## Problem
Transcribe the data in full and exactly, omitting any pictures.

## Information given
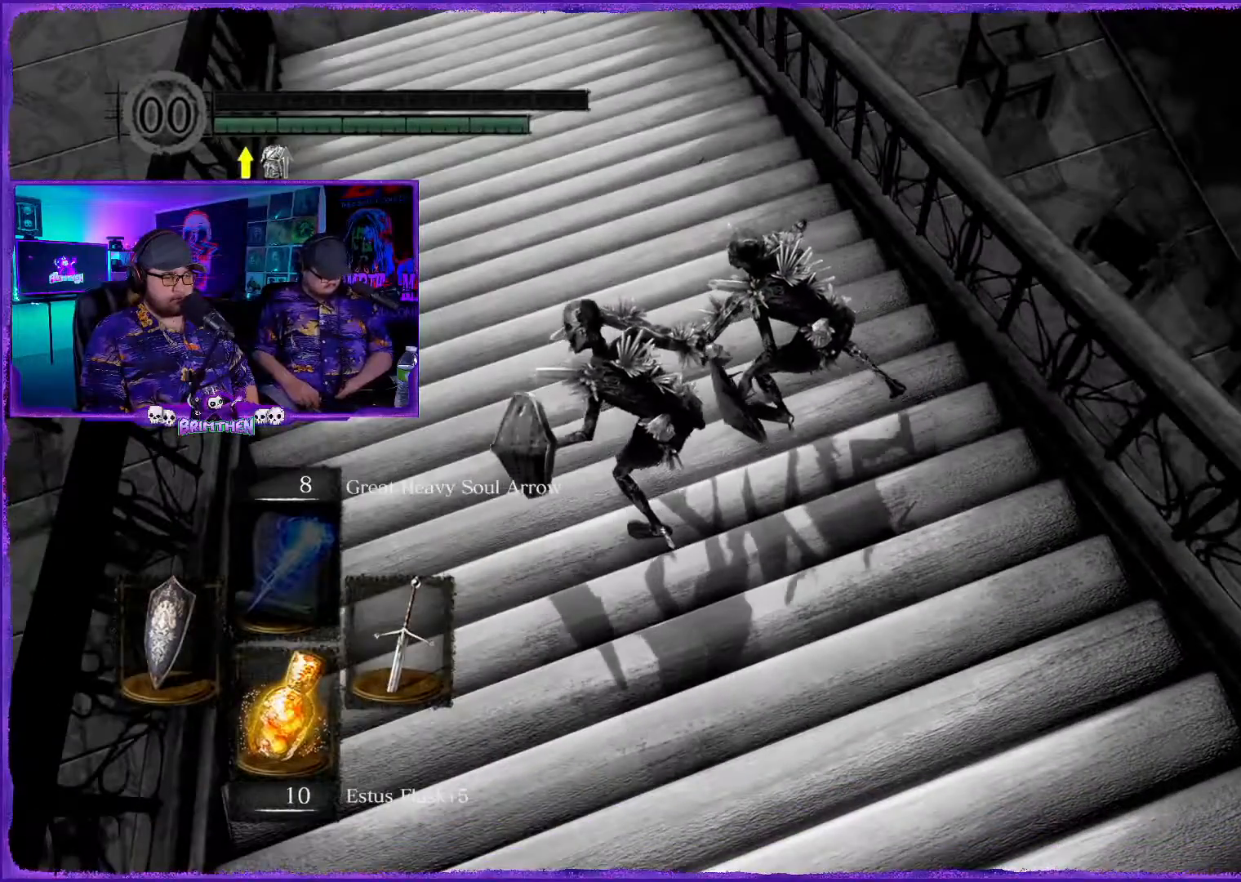
{"buttons": [], "left_stick": "center", "right_stick": "up-right", "events": [[50, "CROSS", "down"], [184, "CROSS", "up"], [501, "right_stick", "up-right"]]}
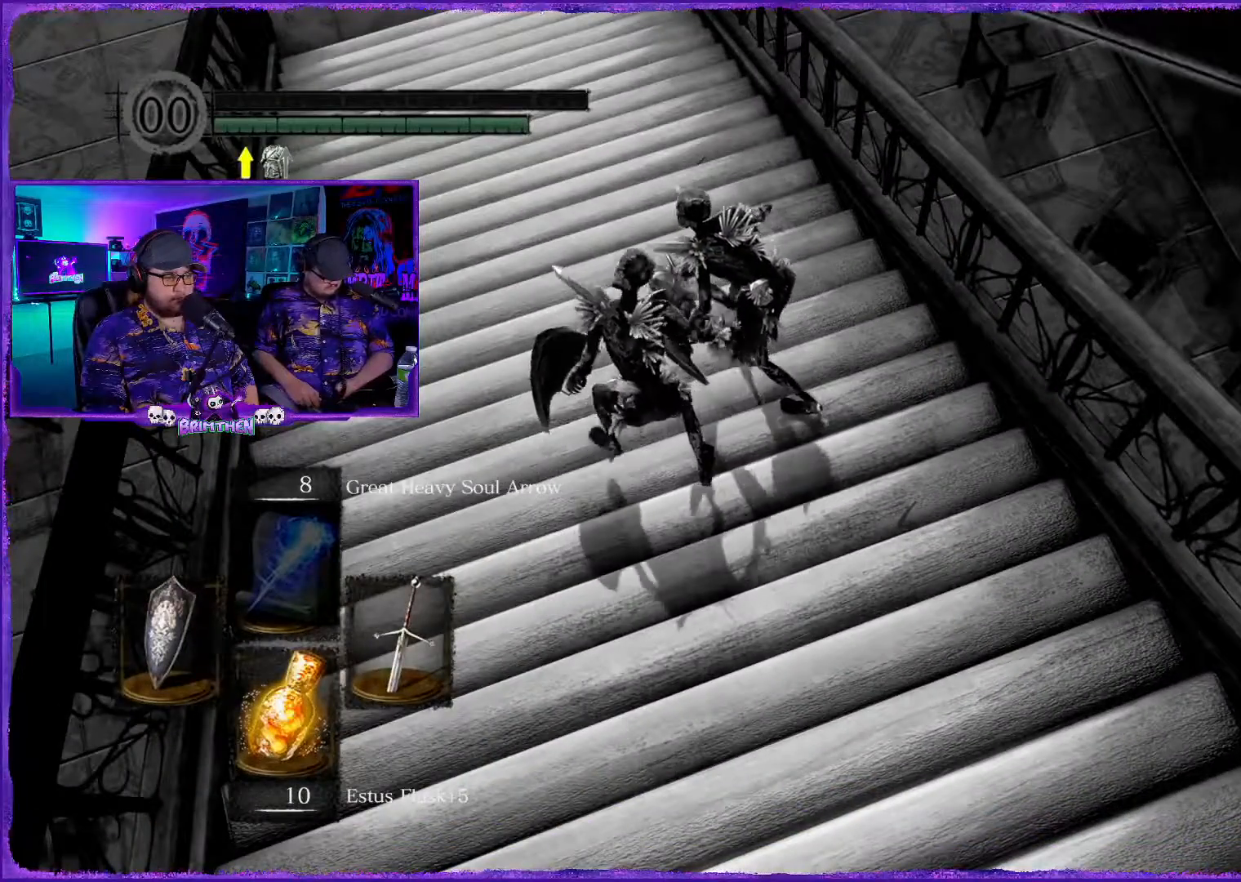
{"buttons": [], "left_stick": "center", "right_stick": "center", "events": [[367, "right_stick", "center"]]}
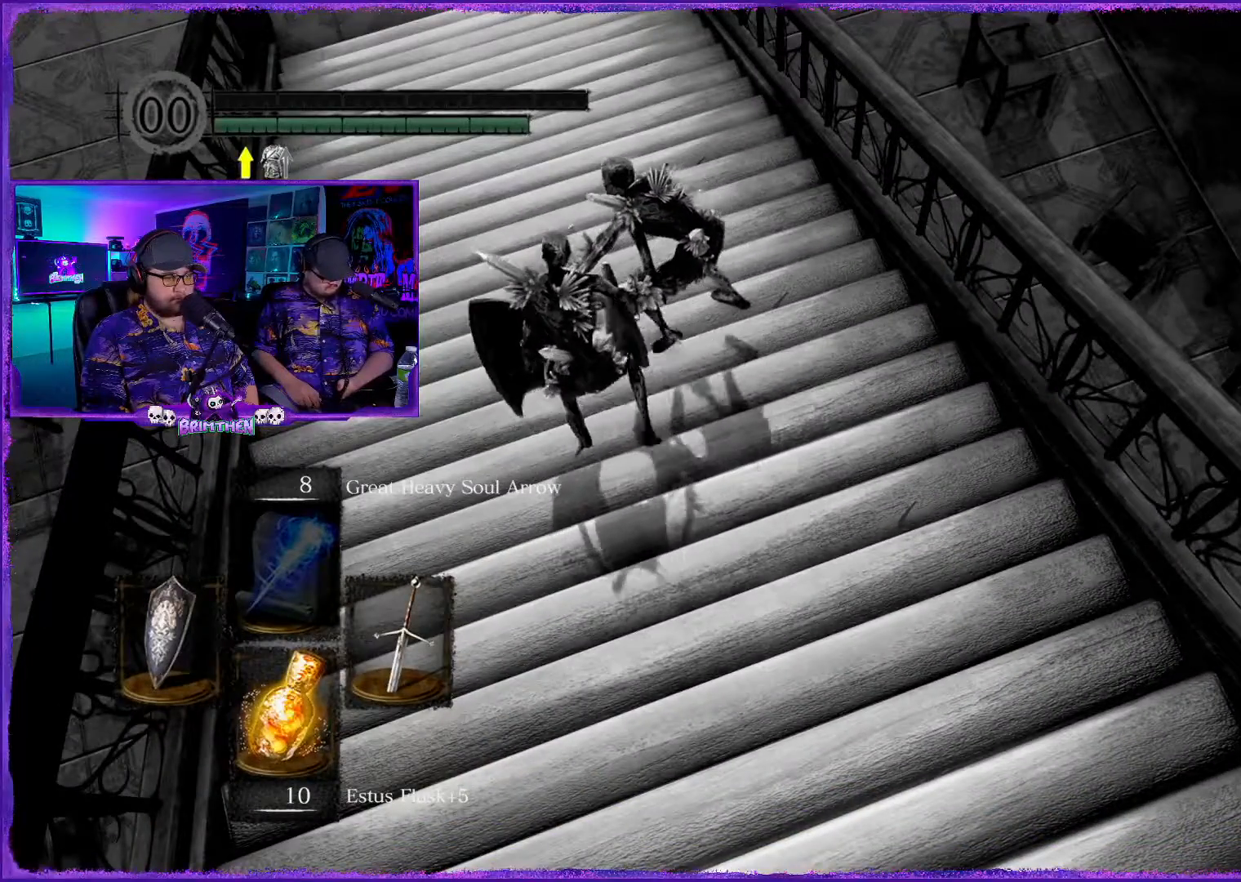
{"buttons": [], "left_stick": "center", "right_stick": "center", "events": []}
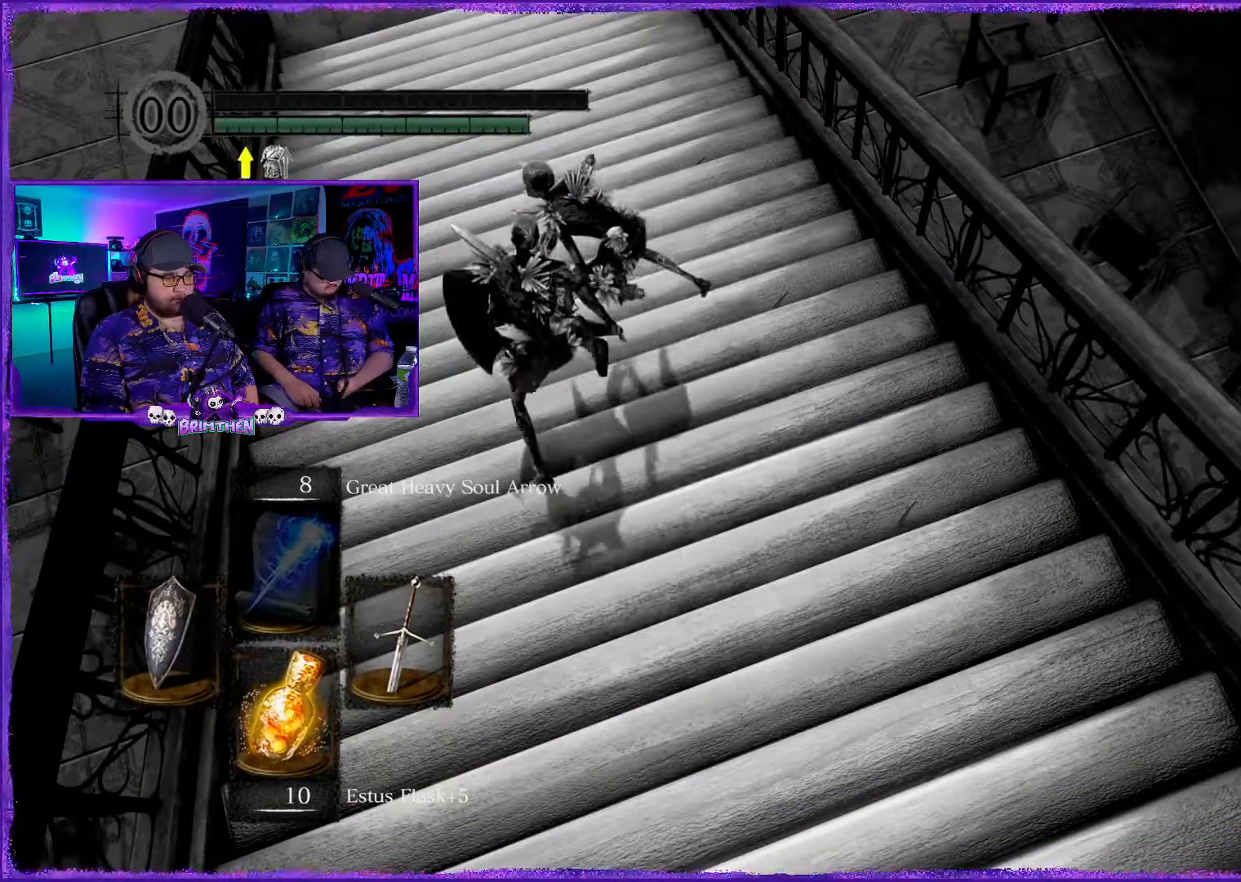
{"buttons": [], "left_stick": "center", "right_stick": "center", "events": []}
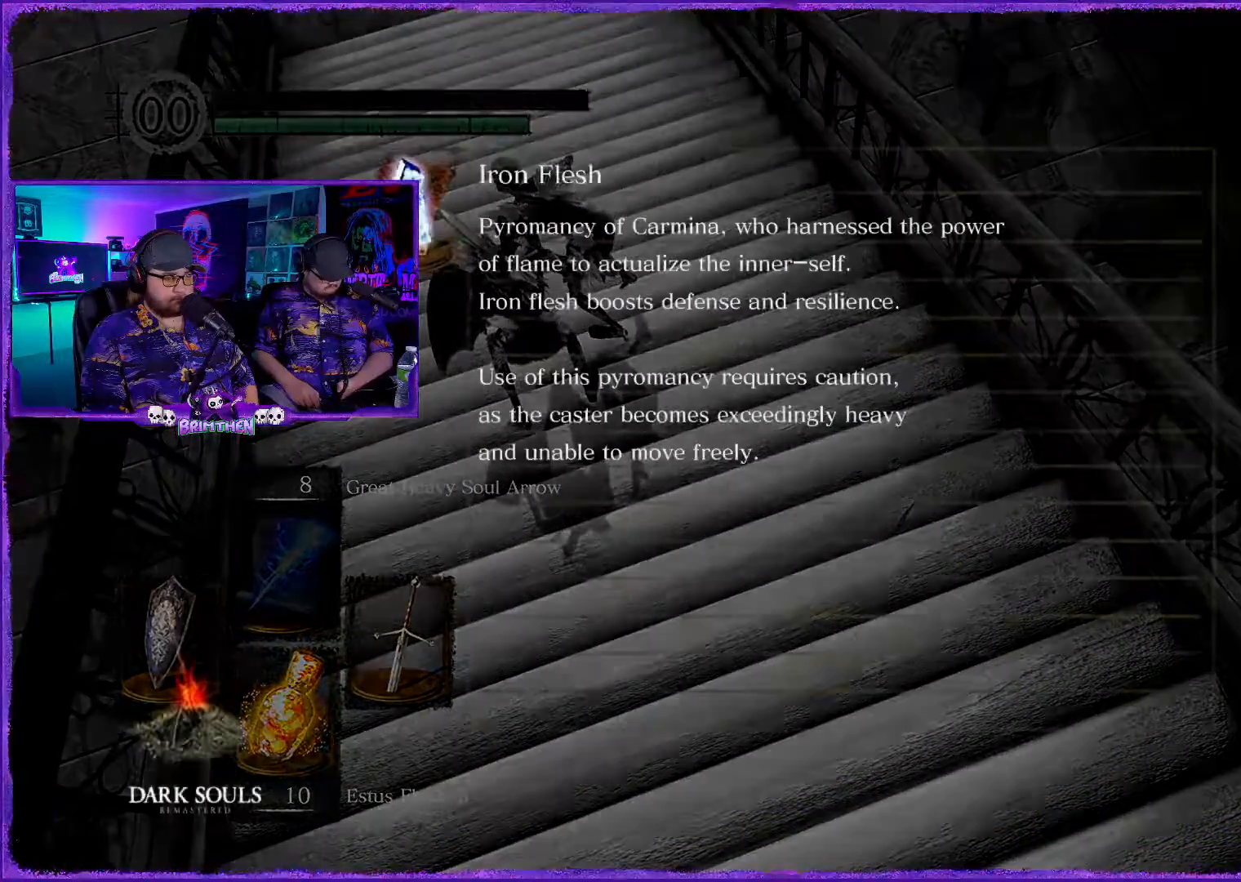
{"buttons": [], "left_stick": "center", "right_stick": "center", "events": [[250, "CROSS", "down"], [351, "CROSS", "up"]]}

## Result
{"buttons": [], "left_stick": "center", "right_stick": "up-right", "events": [[50, "CROSS", "down"], [184, "CROSS", "up"], [501, "right_stick", "up-right"]]}
{"buttons": [], "left_stick": "center", "right_stick": "center", "events": [[367, "right_stick", "center"]]}
{"buttons": [], "left_stick": "center", "right_stick": "center", "events": []}
{"buttons": [], "left_stick": "center", "right_stick": "center", "events": []}
{"buttons": [], "left_stick": "center", "right_stick": "center", "events": [[250, "CROSS", "down"], [351, "CROSS", "up"]]}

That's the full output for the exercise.